* **Assigned task**:
A word-for-word copy of the records below is needed, without the images.

• • • • • • •

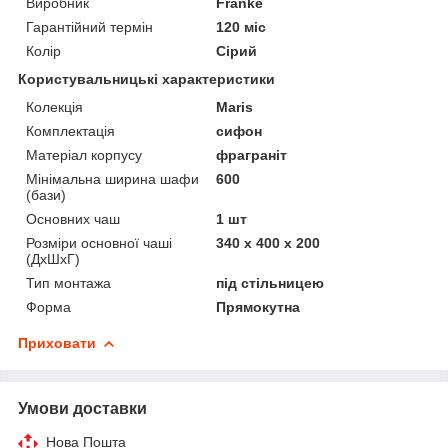
Виробник
Franke
Гарантійний термін
120 міс
Колір
Сірий
Користувальницькі характеристики
Колекція
Maris
Комплектація
сифон
Матеріал корпусу
фраграніт
Мінімальна ширина шафи
600
(бази)
Основних чаш
1 шт
Розміри основної чаші
340 x 400 x 200
(ДхШхГ)
Тип монтажа
під стільницею
Форма
Прямокутна
Приховати
Умови доставки
Нова Пошта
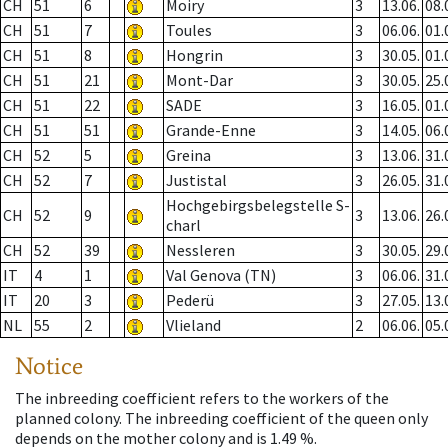
CH
51
6
Moiry
3
13.06.
08.
CH
51
7
Toules
3
06.06.
01.
CH
51
8
Hongrin
3
30.05.
01.
CH
51
21
Mont-Dar
3
30.05.
25.
CH
51
22
SADE
3
16.05.
01.
CH
51
51
Grande-Enne
3
14.05.
06.
CH
52
5
Greina
3
13.06.
31.
CH
52
7
Justistal
3
26.05.
31.
Hochgebirgsbelegstelle S-
CH
52
9
3
13.06.
26.
charl
CH
52
39
Nessleren
3
30.05.
29.
IT
4
1
Val Genova (TN)
3
06.06.
31.
IT
20
3
Pederü
3
27.05.
13.
NL
55
2
Vlieland
2
06.06.
05.
Notice
The inbreeding coefficient refers to the workers of the
planned colony. The inbreeding coefficient of the queen only
depends on the mother colony and is 1.49 %.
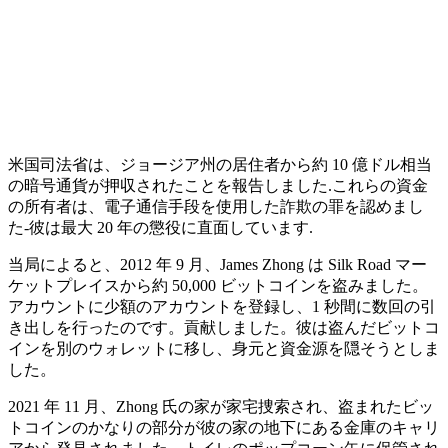
米国司法省は、ジョージア州の居住者から約 10 億ドル相当
の暗号通貨が押収されたことを報告しました.これらの資金
の所有者は、電子通信手段を使用した詐欺の罪を認めまし
た-彼は最大 20 年の懲役に直面しています.
当局によると、2012 年 9 月、James Zhong は Silk Road マー
ケットプレイスから約 50,000 ビットコインを盗みました。
アカ​​ウントに少額のアカウントを登録し、1 秒間に数回の引
き出しを行ったのです。貢献しました。彼は盗んだビットコ
インを別のウォレットに移し、身元と資金源を隠そうとしま
した。
2021 年 11 月、Zhong 氏の家が家宅捜索され、盗まれたビッ
トコインのかなりの部分が彼の家の地下にある金庫のキャリ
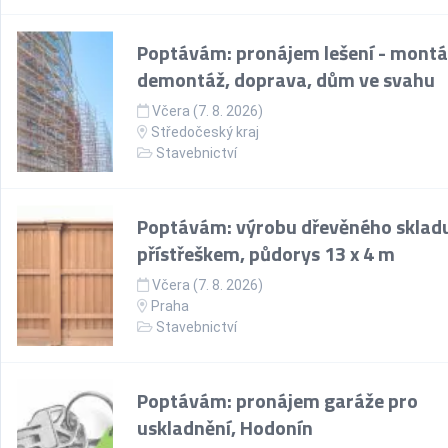
Poptávám: pronájem lešení - montá
demontáž, doprava, dům ve svahu
Včera (7. 8. 2026)
Středočeský kraj
Stavebnictví
Poptávám: výrobu dřevěného skladu
přístřeškem, půdorys 13 x 4 m
Včera (7. 8. 2026)
Praha
Stavebnictví
Poptávám: pronájem garáže pro
uskladnění, Hodonín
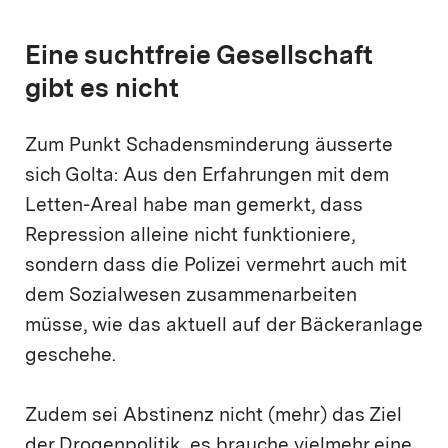
Eine suchtfreie Gesellschaft
gibt es nicht
Zum Punkt Schadensminderung äusserte
sich Golta: Aus den Erfahrungen mit dem
Letten-Areal habe man gemerkt, dass
Repression alleine nicht funktioniere,
sondern dass die Polizei vermehrt auch mit
dem Sozialwesen zusammenarbeiten
müsse, wie das aktuell auf der Bäckeranlage
geschehe.
Zudem sei Abstinenz nicht (mehr) das Ziel
der Drogenpolitik, es brauche vielmehr eine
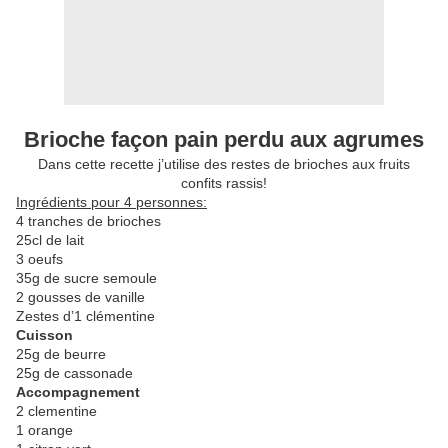
Brioche façon pain perdu aux agrumes
Dans cette recette j’utilise des restes de brioches aux fruits
confits rassis!
Ingrédients pour 4 personnes:
4 tranches de brioches
25cl de lait
3 oeufs
35g de sucre semoule
2 gousses de vanille
Zestes d’1 clémentine
Cuisson
25g de beurre
25g de cassonade
Accompagnement
2 clementine
1 orange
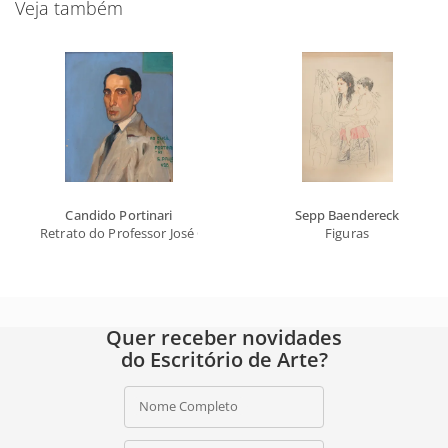
Veja também
Candido Portinari
Sepp Baendereck
Retrato do Professor José Cucè
Figuras
Quer receber novidades
do Escritório de Arte?
Nome Completo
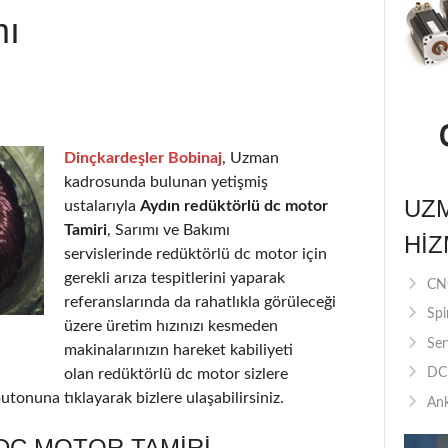
mı
Dinçkardeşler Bobinaj
, Uzman
kadrosunda bulunan yetişmiş
UZ
ustalarıyla
Aydın redüktörlü dc motor
Tamiri
, Sarımı ve Bakımı
HIZ
servislerinde redüktörlü dc motor için
gerekli arıza tespitlerini yaparak
CNC
referanslarında da rahatlıkla görüleceği
Spi
üzere üretim hızınızı kesmeden
Ser
makinalarınızın hareket kabiliyeti
olan redüktörlü dc motor sizlere
DC 
utonuna tıklayarak bizlere ulaşabilirsiniz.
Ank
DC MOTOR TAMIRI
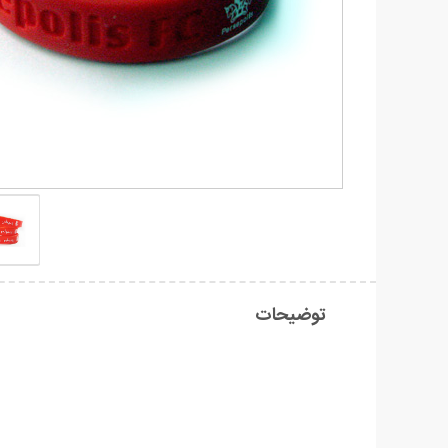
توضیحات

• • • • • • •

* **Exercise response**:
Виробник
Franke
Гарантійний термін
120 міс
Колір
Сірий
Користувальницькі характеристики
Колекція
Maris
Комплектація
сифон
Матеріал корпусу
фраграніт
Мінімальна ширина шафи
600
(бази)
Основних чаш
1 шт
Розміри основної чаші
340 x 400 x 200
(ДхШхГ)
Тип монтажа
під стільницею
Форма
Прямокутна
Приховати
Умови доставки
Нова Пошта
CH
51
6
Moiry
3
13.06.
08.
CH
51
7
Toules
3
06.06.
01.
CH
51
8
Hongrin
3
30.05.
01.
CH
51
21
Mont-Dar
3
30.05.
25.
CH
51
22
SADE
3
16.05.
01.
CH
51
51
Grande-Enne
3
14.05.
06.
CH
52
5
Greina
3
13.06.
31.
CH
52
7
Justistal
3
26.05.
31.
Hochgebirgsbelegstelle S-
CH
52
9
3
13.06.
26.
charl
CH
52
39
Nessleren
3
30.05.
29.
IT
4
1
Val Genova (TN)
3
06.06.
31.
IT
20
3
Pederü
3
27.05.
13.
NL
55
2
Vlieland
2
06.06.
05.
Notice
The inbreeding coefficient refers to the workers of the
planned colony. The inbreeding coefficient of the queen only
depends on the mother colony and is 1.49 %.
米国司法省は、ジョージア州の居住者から約 10 億ドル相当
の暗号通貨が押収されたことを報告しました.これらの資金
の所有者は、電子通信手段を使用した詐欺の罪を認めまし
た-彼は最大 20 年の懲役に直面しています.
当局によると、2012 年 9 月、James Zhong は Silk Road マー
ケットプレイスから約 50,000 ビットコインを盗みました。
アカ​​ウントに少額のアカウントを登録し、1 秒間に数回の引
き出しを行ったのです。貢献しました。彼は盗んだビットコ
インを別のウォレットに移し、身元と資金源を隠そうとしま
した。
2021 年 11 月、Zhong 氏の家が家宅捜索され、盗まれたビッ
トコインのかなりの部分が彼の家の地下にある金庫のキャリ
Poptávám: pronájem lešení - montá
demontáž, doprava, dům ve svahu
Včera (7. 8. 2026)
Středočeský kraj
Stavebnictví
Poptávám: výrobu dřevěného skladu
přístřeškem, půdorys 13 x 4 m
Včera (7. 8. 2026)
Praha
Stavebnictví
Poptávám: pronájem garáže pro
uskladnění, Hodonín
Eine suchtfreie Gesellschaft
gibt es nicht
Zum Punkt Schadensminderung äusserte
sich Golta: Aus den Erfahrungen mit dem
Letten-Areal habe man gemerkt, dass
Repression alleine nicht funktioniere,
sondern dass die Polizei vermehrt auch mit
dem Sozialwesen zusammenarbeiten
müsse, wie das aktuell auf der Bäckeranlage
geschehe.
Zudem sei Abstinenz nicht (mehr) das Ziel
der Drogenpolitik, es brauche vielmehr eine
Brioche façon pain perdu aux agrumes
Dans cette recette j’utilise des restes de brioches aux fruits
confits rassis!
Ingrédients pour 4 personnes:
4 tranches de brioches
25cl de lait
3 oeufs
35g de sucre semoule
2 gousses de vanille
Zestes d’1 clémentine
Cuisson
25g de beurre
25g de cassonade
Accompagnement
2 clementine
1 orange
Veja também
Candido Portinari
Sepp Baendereck
Retrato do Professor José Cucè
Figuras
Quer receber novidades
do Escritório de Arte?
Nome Completo
mı
Dinçkardeşler Bobinaj
, Uzman
kadrosunda bulunan yetişmiş
UZ
ustalarıyla
Aydın redüktörlü dc motor
Tamiri
, Sarımı ve Bakımı
HIZ
servislerinde redüktörlü dc motor için
gerekli arıza tespitlerini yaparak
CNC
referanslarında da rahatlıkla görüleceği
Spi
üzere üretim hızınızı kesmeden
Ser
makinalarınızın hareket kabiliyeti
olan redüktörlü dc motor sizlere
DC 
utonuna tıklayarak bizlere ulaşabilirsiniz.
Ank
DC MOTOR TAMIRI
توضیحات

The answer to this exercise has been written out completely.